1.for any 2 non-zero integers x and y there exist a unique integer q and r called the quotient and remainder respectively such that x=yq+r where <=r|y|

Question

1.for any 2 non-zero integers x and y there exist a unique integer q and r called the quotient and remainder respectively such that x=yq+r where <=r|y|

i.e
division algorithm

2.if m is a prime integer, show that m/xy implies m/x and m/y

show step please

Answer 1

You might have gotten help by now if you had simply put "Math" in the School Subject box. Please follow directiions.

Answer 2

m|xy => m|x or m|y

not and

2|6*7

the first one has a typo, aNd google will provide many proofs of the division algorithm, and euclidean division

Answer 3

Sure! Let's go through each question step by step:

1. For any two non-zero integers x and y, there exists a unique integer q and r called the quotient and remainder respectively, such that x = yq + r, where -|y| ≤ r < |y|.
- To prove this, we use the Division Algorithm. First, divide x by y: x = q1 * y + r1, where q1 is the quotient and r1 is the remainder.
- Now, if r1 = 0, then the quotient q1 is the unique integer q and r = 0 is the remainder, so the statement holds true.
- Otherwise, consider the case where r1 ≠ 0. We can rewrite the equation as x - q1 * y = r1.
- Now, we can divide r1 by y (since y ≠ 0) and get: r1 = q2 * y + r, where q2 is the quotient and r is the remainder.
- Substituting r1 in the equation: x - q1 * y = q2 * y + r. Rearranging this gives: x = (q1 + q2) * y + r.
- Here, (q1 + q2) is the new quotient, let's call it q. So we have x = q * y + r, where q is an integer and r is the remainder.
- Now, we need to prove the uniqueness of q and r. Suppose there are two sets of values (q1, r1) and (q2, r2) satisfying the condition. Then, we have:
x = yq1 + r1 and x = yq2 + r2.
- Subtracting the two equations, we get: 0 = y(q1 - q2) + (r1 - r2). Now, since x and y are given constants, this equation implies that q1 - q2 = 0 and r1 - r2 = 0.
- Therefore, q1 = q2 and r1 = r2, showing the uniqueness of the quotient and remainder.
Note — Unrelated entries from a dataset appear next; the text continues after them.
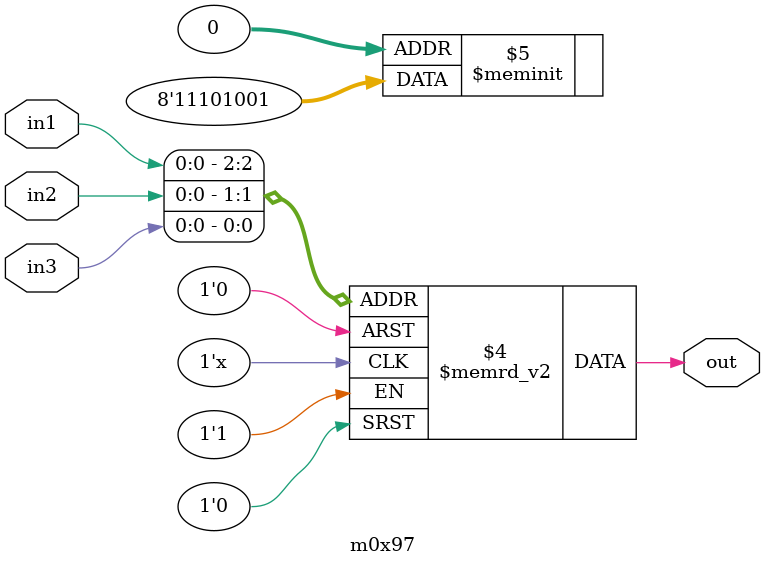
<source format=v>
module m0x97(output out, input in1, in2, in3);

   always @(in1, in2, in3)
     begin
        case({in1, in2, in3})
          3'b000: {out} = 1'b1;
          3'b001: {out} = 1'b0;
          3'b010: {out} = 1'b0;
          3'b011: {out} = 1'b1;
          3'b100: {out} = 1'b0;
          3'b101: {out} = 1'b1;
          3'b110: {out} = 1'b1;
          3'b111: {out} = 1'b1;
        endcase // case ({in1, in2, in3})
     end // always @ (in1, in2, in3)

endmodule // m0x97
</source>
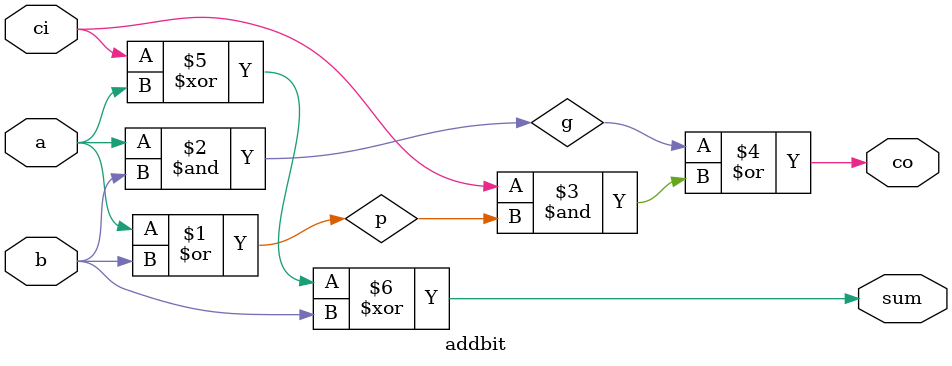
<source format=v>
`timescale 1ns / 1ps

module addbit (
	input a,
	input b,
	input ci,
	output sum,
	output co
);

wire p = a | b;
wire g = a & b;

assign co = g | (ci & p);
assign sum = ci ^ a ^ b;

endmodule 

</source>
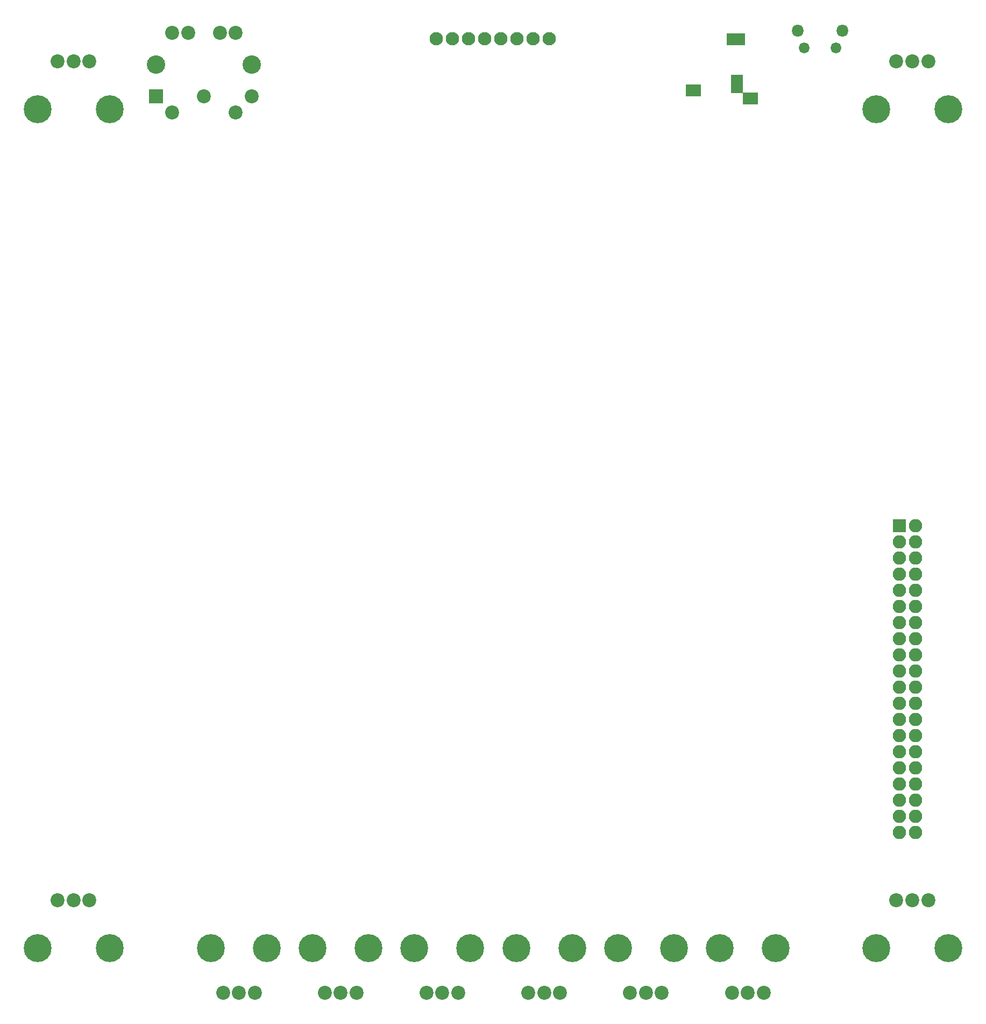
<source format=gts>
G04 #@! TF.FileFunction,Soldermask,Top*
%FSLAX46Y46*%
G04 Gerber Fmt 4.6, Leading zero omitted, Abs format (unit mm)*
G04 Created by KiCad (PCBNEW 4.0.6) date Tue Nov 28 12:03:41 2017*
%MOMM*%
%LPD*%
G01*
G04 APERTURE LIST*
%ADD10C,0.100000*%
%ADD11C,2.100000*%
%ADD12O,1.650000X1.750000*%
%ADD13O,1.800000X1.950000*%
%ADD14C,2.200000*%
%ADD15C,2.900000*%
%ADD16R,2.200000X2.200000*%
%ADD17R,2.100000X2.100000*%
%ADD18O,2.100000X2.100000*%
%ADD19R,1.900000X2.900000*%
%ADD20R,2.400000X1.900000*%
%ADD21R,2.900000X1.900000*%
%ADD22C,4.400000*%
G04 APERTURE END LIST*
D10*
D11*
X85110000Y-28895000D03*
X87650000Y-28895000D03*
X90190000Y-28895000D03*
X92730000Y-28895000D03*
X95270000Y-28895000D03*
X97810000Y-28895000D03*
X100350000Y-28895000D03*
X102890000Y-28895000D03*
D12*
X143000000Y-30350000D03*
X148000000Y-30350000D03*
D13*
X142000000Y-27650000D03*
X149000000Y-27650000D03*
D14*
X53500000Y-28000000D03*
X43500000Y-28000000D03*
D15*
X56000000Y-33000000D03*
D14*
X51000000Y-28000000D03*
X46000000Y-28000000D03*
D16*
X41000000Y-38000000D03*
D14*
X48500000Y-38000000D03*
X56000000Y-38000000D03*
X43500000Y-40500000D03*
X53500000Y-40500000D03*
D15*
X41000000Y-33000000D03*
D17*
X158000000Y-105520000D03*
D18*
X160540000Y-105520000D03*
X158000000Y-108060000D03*
X160540000Y-108060000D03*
X158000000Y-110600000D03*
X160540000Y-110600000D03*
X158000000Y-113140000D03*
X160540000Y-113140000D03*
X158000000Y-115680000D03*
X160540000Y-115680000D03*
X158000000Y-118220000D03*
X160540000Y-118220000D03*
X158000000Y-120760000D03*
X160540000Y-120760000D03*
X158000000Y-123300000D03*
X160540000Y-123300000D03*
X158000000Y-125840000D03*
X160540000Y-125840000D03*
X158000000Y-128380000D03*
X160540000Y-128380000D03*
X158000000Y-130920000D03*
X160540000Y-130920000D03*
X158000000Y-133460000D03*
X160540000Y-133460000D03*
X158000000Y-136000000D03*
X160540000Y-136000000D03*
X158000000Y-138540000D03*
X160540000Y-138540000D03*
X158000000Y-141080000D03*
X160540000Y-141080000D03*
X158000000Y-143620000D03*
X160540000Y-143620000D03*
X158000000Y-146160000D03*
X160540000Y-146160000D03*
X158000000Y-148700000D03*
X160540000Y-148700000D03*
X158000000Y-151240000D03*
X160540000Y-151240000D03*
X158000000Y-153780000D03*
X160540000Y-153780000D03*
D19*
X132400000Y-36000000D03*
D20*
X125500000Y-37000000D03*
X134500000Y-38300000D03*
D21*
X132200000Y-29000000D03*
D14*
X51500000Y-179000000D03*
X54000000Y-179000000D03*
X56500000Y-179000000D03*
D22*
X49600000Y-172000000D03*
X58400000Y-172000000D03*
D14*
X67520000Y-179000000D03*
X70020000Y-179000000D03*
X72520000Y-179000000D03*
D22*
X65620000Y-172000000D03*
X74420000Y-172000000D03*
D14*
X83540000Y-179000000D03*
X86040000Y-179000000D03*
X88540000Y-179000000D03*
D22*
X81640000Y-172000000D03*
X90440000Y-172000000D03*
D14*
X99560000Y-179000000D03*
X102060000Y-179000000D03*
X104560000Y-179000000D03*
D22*
X97660000Y-172000000D03*
X106460000Y-172000000D03*
D14*
X115580000Y-179000000D03*
X118080000Y-179000000D03*
X120580000Y-179000000D03*
D22*
X113680000Y-172000000D03*
X122480000Y-172000000D03*
D14*
X131600000Y-179000000D03*
X134100000Y-179000000D03*
X136600000Y-179000000D03*
D22*
X129700000Y-172000000D03*
X138500000Y-172000000D03*
D14*
X30500000Y-32500000D03*
X28000000Y-32500000D03*
X25500000Y-32500000D03*
D22*
X33700000Y-40000000D03*
X22300000Y-40000000D03*
D14*
X162500000Y-32500000D03*
X160000000Y-32500000D03*
X157500000Y-32500000D03*
D22*
X165700000Y-40000000D03*
X154300000Y-40000000D03*
D14*
X30500000Y-164500000D03*
X28000000Y-164500000D03*
X25500000Y-164500000D03*
D22*
X33700000Y-172000000D03*
X22300000Y-172000000D03*
D14*
X162500000Y-164500000D03*
X160000000Y-164500000D03*
X157500000Y-164500000D03*
D22*
X165700000Y-172000000D03*
X154300000Y-172000000D03*
M02*

</source>
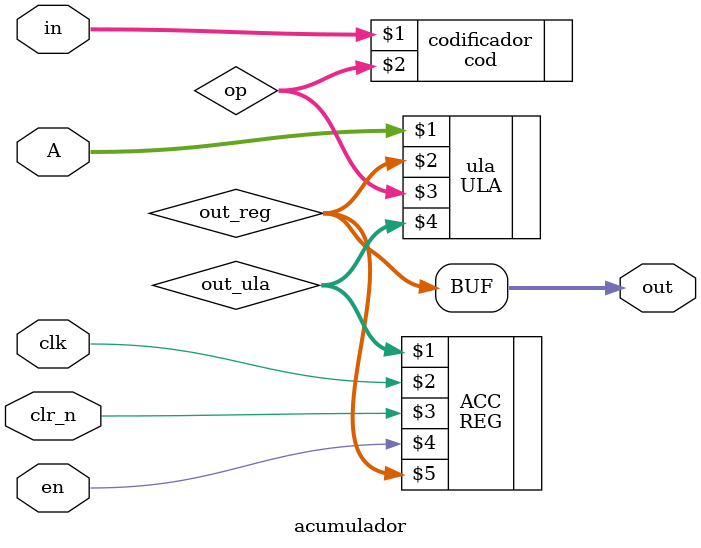
<source format=v>
module acumulador (input signed [3:0] A,
						 input [8:0] in,
						 input clk, clr_n, en,
						 output signed [3:0] out );

		wire signed [3:0] out_ula,out_reg;	
		wire [3:0] op;
		
		ULA ula (A, out_reg, op, out_ula);
		
		REG ACC (out_ula,clk,clr_n, en, out_reg);
		
		cod codificador (in,op);
		
		assign out = out_reg;
		

						 
endmodule

	
</source>
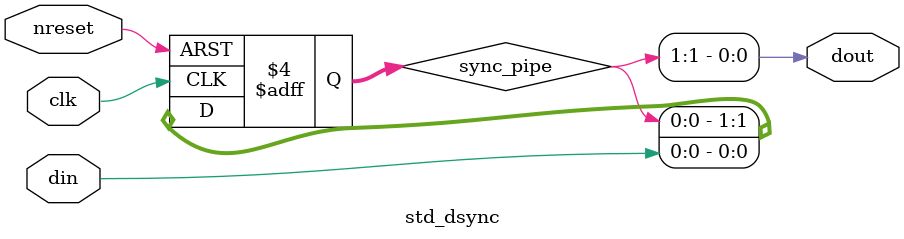
<source format=sv>

module std_dsync #(parameter PS = 2  /* number of sync stages*/)
(
	input  clk, // clock
	input  nreset, // clock
	input  din, // input data
	output dout    // synchronized data
);

logic [PS-1:0] sync_pipe = '0; 

always_ff @(posedge clk, negedge nreset) begin	 
	if(!nreset) begin
		sync_pipe[PS-1:0] <= 'b0;
	end else begin
		sync_pipe[PS-1:0] <= {sync_pipe[PS-2:0], din};
	end
end

assign dout = sync_pipe[PS-1];

endmodule // std_dsync



</source>
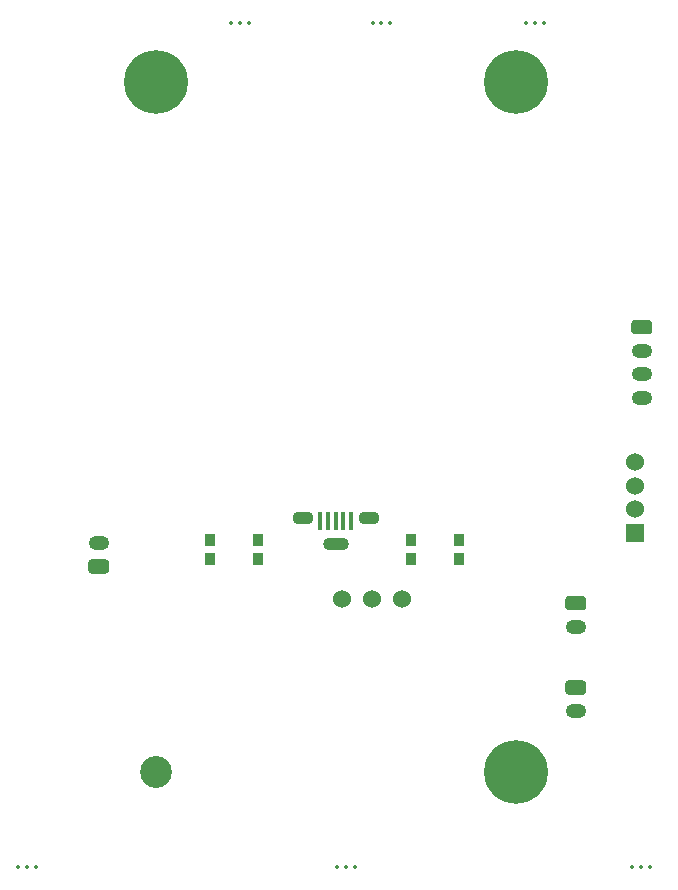
<source format=gbs>
%TF.GenerationSoftware,KiCad,Pcbnew,(5.1.8)-1*%
%TF.CreationDate,2021-01-16T15:44:13-05:00*%
%TF.ProjectId,uratt,75726174-742e-46b6-9963-61645f706362,rev?*%
%TF.SameCoordinates,Original*%
%TF.FileFunction,Soldermask,Bot*%
%TF.FilePolarity,Negative*%
%FSLAX46Y46*%
G04 Gerber Fmt 4.6, Leading zero omitted, Abs format (unit mm)*
G04 Created by KiCad (PCBNEW (5.1.8)-1) date 2021-01-16 15:44:13*
%MOMM*%
%LPD*%
G01*
G04 APERTURE LIST*
%ADD10C,0.350000*%
%ADD11C,5.400000*%
%ADD12C,3.100000*%
%ADD13C,1.524000*%
%ADD14R,1.524000X1.524000*%
%ADD15O,2.200000X1.100000*%
%ADD16O,1.800000X1.100000*%
%ADD17R,0.450000X1.500000*%
%ADD18C,2.700000*%
%ADD19O,1.750000X1.200000*%
%ADD20R,0.900000X1.000000*%
G04 APERTURE END LIST*
D10*
%TO.C,BK1*%
X48750000Y-22580001D03*
X47250000Y-22580001D03*
X48000000Y-22580001D03*
%TD*%
%TO.C,BK6*%
X81250000Y-94000000D03*
X82750000Y-94000000D03*
X82000000Y-94000000D03*
%TD*%
%TO.C,BK5*%
X56250000Y-94000000D03*
X57750000Y-94000000D03*
X57000000Y-94000000D03*
%TD*%
%TO.C,BK4*%
X29250000Y-94000000D03*
X30750000Y-94000000D03*
X30000000Y-94000000D03*
%TD*%
%TO.C,BK3*%
X60750000Y-22580001D03*
X59250000Y-22580001D03*
X60000000Y-22580001D03*
%TD*%
%TO.C,BK2*%
X73750000Y-22580001D03*
X72250000Y-22580001D03*
X73000000Y-22580001D03*
%TD*%
D11*
%TO.C,H4*%
X71386000Y-86000001D03*
D12*
X71386000Y-86000001D03*
%TD*%
D11*
%TO.C,H2*%
X71386000Y-27580001D03*
D12*
X71386000Y-27580001D03*
%TD*%
D11*
%TO.C,H1*%
X40906000Y-27580001D03*
D12*
X40906000Y-27580001D03*
%TD*%
D13*
%TO.C,J5*%
X81500000Y-59750000D03*
X81500000Y-61750000D03*
X81500000Y-63750000D03*
D14*
X81500000Y-65750000D03*
%TD*%
D13*
%TO.C,SW3*%
X56642000Y-71374000D03*
X59182000Y-71374000D03*
X61722000Y-71374000D03*
%TD*%
D15*
%TO.C,J1*%
X56134000Y-66665001D03*
D16*
X53334000Y-64515001D03*
X58934000Y-64515001D03*
D17*
X57434000Y-64765001D03*
X54834000Y-64765001D03*
X56784000Y-64765001D03*
X55484000Y-64765001D03*
X56134000Y-64765001D03*
%TD*%
D18*
%TO.C,H3*%
X40905999Y-86000001D03*
%TD*%
D19*
%TO.C,J8*%
X36068000Y-66580000D03*
G36*
G01*
X36693001Y-69180000D02*
X35442999Y-69180000D01*
G75*
G02*
X35193000Y-68930001I0J249999D01*
G01*
X35193000Y-68229999D01*
G75*
G02*
X35442999Y-67980000I249999J0D01*
G01*
X36693001Y-67980000D01*
G75*
G02*
X36943000Y-68229999I0J-249999D01*
G01*
X36943000Y-68930001D01*
G75*
G02*
X36693001Y-69180000I-249999J0D01*
G01*
G37*
%TD*%
%TO.C,J7*%
X76454000Y-73686001D03*
G36*
G01*
X75828999Y-71086001D02*
X77079001Y-71086001D01*
G75*
G02*
X77329000Y-71336000I0J-249999D01*
G01*
X77329000Y-72036002D01*
G75*
G02*
X77079001Y-72286001I-249999J0D01*
G01*
X75828999Y-72286001D01*
G75*
G02*
X75579000Y-72036002I0J249999D01*
G01*
X75579000Y-71336000D01*
G75*
G02*
X75828999Y-71086001I249999J0D01*
G01*
G37*
%TD*%
%TO.C,J6*%
X76454000Y-80830001D03*
G36*
G01*
X75828999Y-78230001D02*
X77079001Y-78230001D01*
G75*
G02*
X77329000Y-78480000I0J-249999D01*
G01*
X77329000Y-79180002D01*
G75*
G02*
X77079001Y-79430001I-249999J0D01*
G01*
X75828999Y-79430001D01*
G75*
G02*
X75579000Y-79180002I0J249999D01*
G01*
X75579000Y-78480000D01*
G75*
G02*
X75828999Y-78230001I249999J0D01*
G01*
G37*
%TD*%
%TO.C,J4*%
X82042000Y-54318001D03*
X82042000Y-52318001D03*
X82042000Y-50318001D03*
G36*
G01*
X81416999Y-47718001D02*
X82667001Y-47718001D01*
G75*
G02*
X82917000Y-47968000I0J-249999D01*
G01*
X82917000Y-48668002D01*
G75*
G02*
X82667001Y-48918001I-249999J0D01*
G01*
X81416999Y-48918001D01*
G75*
G02*
X81167000Y-48668002I0J249999D01*
G01*
X81167000Y-47968000D01*
G75*
G02*
X81416999Y-47718001I249999J0D01*
G01*
G37*
%TD*%
D20*
%TO.C,SW2*%
X66566000Y-66314001D03*
X66566000Y-67914001D03*
X62466000Y-66314001D03*
X62466000Y-67914001D03*
%TD*%
%TO.C,SW1*%
X49548000Y-66314001D03*
X49548000Y-67914001D03*
X45448000Y-66314001D03*
X45448000Y-67914001D03*
%TD*%
M02*

</source>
2. If m is a prime integer and m is divisible by xy, then m is also divisible by x and y separately.
- To prove this, we assume m/xy, which means that m is divisible by xy, i.e., there exists an integer k such that m = k * xy.
- Now, we need to show that m is divisible by x and y individually.
- Assume m does not divide x or y, i.e., there is no integer p such that m = p * x or m = p * y.
- Since m = k * xy and x does not divide m, x must divide y. Let's write y = xq, where q is an integer.
- Substituting y = xq in the equation m = k * xy, we get: m = k * x * (xq). Simplifying this further gives: m = (k * x^2) * q.
- Here, (k * x^2) is an integer, let's call it r. So we have m = r * q. Thus, m is divisible by q.
- But since q = y/x, we can rewrite it as q = p * y, where p is an integer. Therefore, we have m = r * (p * y).
- This means m is divisible by y also, which contradicts our assumption that m does not divide y.
- Hence, our assumption was incorrect, and it is proved that if m is divisible by xy, it must also be divisible by x and y individually.

I hope that helps! Let me know if you need any further clarification.